A recent U.S. appeals court decision blocked SAVE, as well as the loan forgiveness component under other income-driven repayment plans.

Historically, at least, IDR plans limit borrowers’ monthly payments to a share of their discretionary income and cancel any remaining debt after a certain period, typically 20 years or 25 years. PSLF, which President George W. Bush signed into law in 2007, allows certain not-for-profit and government employees to have their federal student loans wiped away after 10 years of payments.

“In the end, we may see borrowers lose over a year of monthly payments to count toward forgiveness,” said Elaine Rubin, director of corporate communications at Edvisors, which helps students navigate college costs and borrowing.
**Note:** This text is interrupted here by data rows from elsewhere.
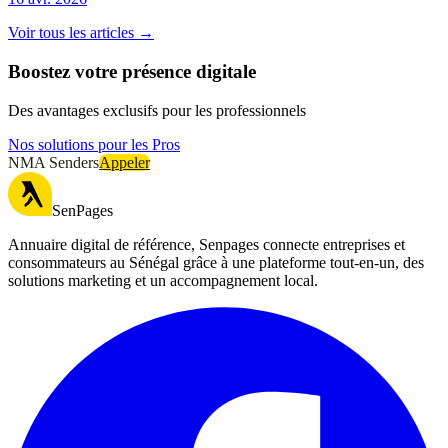
Voir tous les articles →
Boostez votre présence digitale
Des avantages exclusifs pour les professionnels
Nos solutions pour les Pros
NMA Senders
Appeler
SenPages
Annuaire digital de référence, Senpages connecte entreprises et
consommateurs au Sénégal grâce à une plateforme tout-en-un, des
solutions marketing et un accompagnement local.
If you’re eager to be back on your way to debt cancellation, you have options, experts say.

You may be able switch out of the now-blocked SAVE plan and into another income-driven repayment plan. The Education Department recently reopened several IDR plan applications, following a period during which the plans were unavailable. (The Trump administration said it was updating the plans’ applications to make them comply with the recent court order over SAVE.)

The IDR plans open now, according to the Trump administration, are: Income-Based Repayment, Pay As You Earn and Income-Contingent Repayment.

“The caveat on ICR and PAYE is that automatic forgiveness after 20 or 25 years is not available now since the courts have questioned that permissibility under statute,” said Scott Buchanan, executive director of the Student Loan Servicing Alliance, a trade group for federal student loan servicers.

Still, if a borrower enrolled in ICR or PAYE, then switches to IBR, their previous payments made under the other plans will count toward loan forgiveness under IBR, as long as they meet the plan’s other requirements, Buchanan said.

Meanwhile, borrowers in any of the three IDR plans can get credit toward PSLF.

Those who want to be making progress toward debt cancellation should see which plan comes with a monthly payment they can afford. There are several tools available online to help you determine how much your monthly bill would be under different options.

For now, Bertram has decided to stay put in the SAVE forbearance, even though she’s not moving any closer to debt forgiveness. She’s worried she’ll switch into a new repayment plan only to find that program has also been halted or amended.

“You’re constantly being jerked around by political rhetoric,” Bertram said. “I just hope I’m student-debt free before I’m 40.”